KUALA LUMPUR: The organisers of the Sultan of Johor Cup are looking at alternate plans as the haze in the country deteriorates.
The Johor Hockey Association (JHA) are worried but optimistic that the smog will clear in time before the tournament starts on Sunday.
Besides Malaysia, five foreign teams – Australia, India, Pakistan, Britain and Argentina – are competing in the eight-day Under-21 meet.
JHA secretary Manjit Majid Abdullah said the show is likely to go on as planned.
“We are naturally concerned about the haze as the players and officials are our priority. But there are indications that the haze might clear up. We are keeping our fingers crossed that it will not get worse than it is now,” he said.
Manjit said they would be liaising with the various agencies and look at all the options before making a decision.
“These options include the possibility of playing some matches at night when the haze has cleared up a little.
“We could also look at the morning time frame for some games. The next few days are crucial as the situation will be a lot more clearer,” he added.
Britain and Pakistan are expected to arrive on Monday while India will check in the following day. Argentina are scheduled to arrive on Friday.
Australia arrived in Singapore on Sunday. They are training in the republic before moving on to Johor Baru.

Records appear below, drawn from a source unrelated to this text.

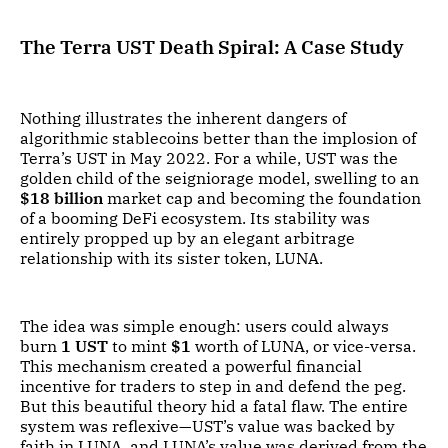
The Terra UST Death Spiral: A Case Study
Nothing illustrates the inherent dangers of
algorithmic stablecoins better than the implosion of
Terra’s UST in May 2022. For a while, UST was the
golden child of the seigniorage model, swelling to an
$18 billion
market cap and becoming the foundation
of a booming DeFi ecosystem. Its stability was
entirely propped up by an elegant arbitrage
relationship with its sister token, LUNA.
The idea was simple enough: users could always
burn
1 UST
to mint
$1
worth of LUNA, or vice-versa.
This mechanism created a powerful financial
incentive for traders to step in and defend the peg.
But this beautiful theory hid a fatal flaw. The entire
system was reflexive—UST’s value was backed by
faith in LUNA, and LUNA’s value was derived from the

But indications are that they will move to Johor Baru sooner than expected due to the haze in Singapore.
Manjit said the teams have also asked the JHA to arrange friendly matches for them before the start of the tournament.
“We’re waiting to see the haze situation before scheduling the friendlies. The teams can decide if they want to go ahead with the matches once they arrive here,” he added.
The Malaysian team spent a week in Johor Baru last week, but have gone back to Kuala Lumpur for their final phase of training. They are expected to play matches with the senior team before going to Johor Baru on Friday. Coach A. Arulselvaraj will name the final 18-member squad on Friday after a friendly with Britain.
The JHA also had a similar problem with the haze when they staged the World Hockey League Semi-Finals in 2013. Luckily for them, the haze cleared before the start of the tournament and Malaysia went on to book a place in the 2014 World Cup Finals.